** TEXT UNDER STUDY **
++++

Re: [OFF] NeXT stupidity (was Re: Finding folder from its id)
Re: [OFF] NeXT stupidity (was Re: Finding folder from its id)
- Subject: Re: [OFF] NeXT stupidity (was Re: Finding folder from its id)
- From: Olivier Destrebecq <email@hidden>
- Date: Wed, 27 Mar 2002 09:19:15 -0600
I agree with Chris that we need to be careful about when we send file to
other file system. But i would say that i prefer the way OS9 approached
it with file exchange. What would be nice is that the finder would be
aware of all that and would append those extension whenever a file is
moved from a HFS+ volume to a non HFS+ volume and that application that
move file do the same thing, so that the user don't have to get caught
in the middle of that.
my opinion, olivier
On Wednesday, March 27, 2002, at 12:52 AM, Christopher Nebel wrote:
On Saturday, March 23, 2002, at 03:45 PM, JollyRoger wrote:
On 3/23/2002 4:57 PM, "John W Baxter" <email@hidden> wrote:
Mac OS X Finder has to contend with the fact that there is no file
system file ID number on a UFS-formatted disk.

++++

** DATA UNDER STUDY **
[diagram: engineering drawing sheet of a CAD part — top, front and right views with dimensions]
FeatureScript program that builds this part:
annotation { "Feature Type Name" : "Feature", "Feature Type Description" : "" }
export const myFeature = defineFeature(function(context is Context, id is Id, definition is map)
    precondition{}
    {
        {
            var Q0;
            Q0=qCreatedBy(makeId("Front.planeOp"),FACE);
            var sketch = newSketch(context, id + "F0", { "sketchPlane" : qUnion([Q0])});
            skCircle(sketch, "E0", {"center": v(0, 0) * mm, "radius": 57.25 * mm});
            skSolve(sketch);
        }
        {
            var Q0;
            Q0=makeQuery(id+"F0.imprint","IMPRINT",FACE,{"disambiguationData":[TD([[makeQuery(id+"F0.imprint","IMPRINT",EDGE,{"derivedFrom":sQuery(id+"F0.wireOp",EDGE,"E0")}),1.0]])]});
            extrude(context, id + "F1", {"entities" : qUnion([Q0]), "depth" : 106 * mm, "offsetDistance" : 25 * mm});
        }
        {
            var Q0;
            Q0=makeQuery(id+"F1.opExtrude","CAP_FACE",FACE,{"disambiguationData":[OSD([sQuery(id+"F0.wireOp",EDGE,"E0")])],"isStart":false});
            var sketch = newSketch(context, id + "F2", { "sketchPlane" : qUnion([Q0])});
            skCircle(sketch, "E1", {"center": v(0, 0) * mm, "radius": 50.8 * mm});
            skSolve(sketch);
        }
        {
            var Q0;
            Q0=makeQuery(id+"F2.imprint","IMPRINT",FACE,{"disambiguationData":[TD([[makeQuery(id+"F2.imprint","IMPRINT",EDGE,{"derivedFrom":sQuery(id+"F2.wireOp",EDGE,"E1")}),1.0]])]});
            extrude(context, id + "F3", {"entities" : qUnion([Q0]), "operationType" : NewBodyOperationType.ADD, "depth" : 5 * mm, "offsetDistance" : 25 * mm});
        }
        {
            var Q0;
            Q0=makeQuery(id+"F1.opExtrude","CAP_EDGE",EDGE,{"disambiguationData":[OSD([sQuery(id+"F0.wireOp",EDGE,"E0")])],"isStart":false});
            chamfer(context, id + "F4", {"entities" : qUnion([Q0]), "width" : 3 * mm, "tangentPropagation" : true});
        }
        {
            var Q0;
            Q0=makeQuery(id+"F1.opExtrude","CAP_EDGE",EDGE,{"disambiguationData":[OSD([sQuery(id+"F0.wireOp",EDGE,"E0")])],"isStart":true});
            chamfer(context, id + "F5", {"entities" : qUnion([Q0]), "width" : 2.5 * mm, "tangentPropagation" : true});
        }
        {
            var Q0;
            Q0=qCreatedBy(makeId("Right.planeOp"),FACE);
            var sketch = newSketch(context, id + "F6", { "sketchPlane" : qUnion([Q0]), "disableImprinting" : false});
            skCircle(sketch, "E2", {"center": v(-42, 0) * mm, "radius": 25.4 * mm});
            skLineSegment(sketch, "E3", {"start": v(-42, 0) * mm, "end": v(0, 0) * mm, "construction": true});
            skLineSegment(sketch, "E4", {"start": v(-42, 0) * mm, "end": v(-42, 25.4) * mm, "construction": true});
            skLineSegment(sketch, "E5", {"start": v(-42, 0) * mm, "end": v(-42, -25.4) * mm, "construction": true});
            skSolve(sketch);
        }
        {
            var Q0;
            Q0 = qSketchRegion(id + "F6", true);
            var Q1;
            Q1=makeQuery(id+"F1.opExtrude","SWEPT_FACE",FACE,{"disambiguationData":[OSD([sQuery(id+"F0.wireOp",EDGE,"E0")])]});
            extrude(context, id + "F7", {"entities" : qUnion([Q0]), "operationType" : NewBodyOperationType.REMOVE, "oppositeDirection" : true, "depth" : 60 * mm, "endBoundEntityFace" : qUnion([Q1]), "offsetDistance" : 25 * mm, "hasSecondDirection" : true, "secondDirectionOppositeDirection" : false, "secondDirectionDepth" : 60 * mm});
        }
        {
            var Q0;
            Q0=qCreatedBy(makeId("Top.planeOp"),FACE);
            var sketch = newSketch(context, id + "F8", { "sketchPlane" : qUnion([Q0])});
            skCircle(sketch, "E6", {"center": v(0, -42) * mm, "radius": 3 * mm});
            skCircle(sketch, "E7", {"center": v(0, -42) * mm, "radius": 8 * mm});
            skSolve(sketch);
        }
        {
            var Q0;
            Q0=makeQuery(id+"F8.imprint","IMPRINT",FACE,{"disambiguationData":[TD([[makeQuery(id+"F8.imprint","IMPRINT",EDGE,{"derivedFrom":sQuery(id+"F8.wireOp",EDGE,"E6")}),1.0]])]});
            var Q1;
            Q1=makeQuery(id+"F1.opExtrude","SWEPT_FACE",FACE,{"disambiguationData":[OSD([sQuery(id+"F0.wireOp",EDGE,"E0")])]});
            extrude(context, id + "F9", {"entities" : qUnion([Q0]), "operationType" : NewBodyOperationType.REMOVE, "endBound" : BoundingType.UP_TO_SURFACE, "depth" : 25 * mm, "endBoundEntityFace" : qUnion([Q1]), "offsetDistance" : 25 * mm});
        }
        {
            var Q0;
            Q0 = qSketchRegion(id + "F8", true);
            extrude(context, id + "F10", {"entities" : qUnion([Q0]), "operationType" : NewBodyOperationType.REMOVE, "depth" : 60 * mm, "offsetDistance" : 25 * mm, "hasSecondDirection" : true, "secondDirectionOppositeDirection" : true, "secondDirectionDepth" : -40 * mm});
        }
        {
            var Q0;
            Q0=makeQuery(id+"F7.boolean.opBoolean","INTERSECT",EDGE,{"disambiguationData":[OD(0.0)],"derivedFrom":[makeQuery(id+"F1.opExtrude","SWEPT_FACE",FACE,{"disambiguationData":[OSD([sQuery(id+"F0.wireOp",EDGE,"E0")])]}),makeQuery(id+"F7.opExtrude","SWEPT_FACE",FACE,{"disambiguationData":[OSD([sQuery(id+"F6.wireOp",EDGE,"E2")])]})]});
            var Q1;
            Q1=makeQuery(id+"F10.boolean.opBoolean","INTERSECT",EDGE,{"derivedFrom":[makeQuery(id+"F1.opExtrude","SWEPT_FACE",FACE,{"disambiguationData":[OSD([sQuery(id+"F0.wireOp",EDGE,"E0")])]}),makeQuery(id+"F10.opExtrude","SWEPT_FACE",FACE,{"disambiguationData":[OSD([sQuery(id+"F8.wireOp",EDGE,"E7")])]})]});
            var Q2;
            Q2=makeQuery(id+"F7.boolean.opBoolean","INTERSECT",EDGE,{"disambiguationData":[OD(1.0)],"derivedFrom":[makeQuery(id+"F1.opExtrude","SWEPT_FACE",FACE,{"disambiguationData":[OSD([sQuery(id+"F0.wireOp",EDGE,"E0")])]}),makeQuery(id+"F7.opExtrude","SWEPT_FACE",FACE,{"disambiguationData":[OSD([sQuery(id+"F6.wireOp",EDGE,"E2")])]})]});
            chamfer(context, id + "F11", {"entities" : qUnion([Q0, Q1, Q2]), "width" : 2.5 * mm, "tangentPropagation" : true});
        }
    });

++++

** TASKS AND EXERCISES **
**a.** Following the material, explain why the author of the mailing-list message wants the Finder and file-moving applications to append extensions automatically. Answer in one to three sentences.
**b.** After reading the material, answer these questions on the mailing-list message:
(i) On what date was the message sent?
(ii) Which system's approach, and with what, does the author say he prefers?
(iii) According to the quoted passage, what does a UFS-formatted disk lack?
**c.** Return the part of the mailing-list message from "- From: Olivier" to "middle of that.", copying it exactly.

** RESULTS FOR THE EXERCISE **
**a.** The author wants extensions added whenever a file is moved from an HFS+ volume to a non-HFS+ volume. The Finder and the applications would handle this so that the user does not have to get caught in the middle.

**b.**
(i) Wednesday, March 27, 2002 (Wed, 27 Mar 2002 09:19:15 -0600).
(ii) The way OS9 approached it with file exchange.
(iii) A file system file ID number.

**c.**
- From: Olivier Destrebecq <email@hidden>
- Date: Wed, 27 Mar 2002 09:19:15 -0600
I agree with Chris that we need to be careful about when we send file to
other file system. But i would say that i prefer the way OS9 approached
it with file exchange. What would be nice is that the finder would be
aware of all that and would append those extension whenever a file is
moved from a HFS+ volume to a non HFS+ volume and that application that
move file do the same thing, so that the user don't have to get caught
in the middle of that.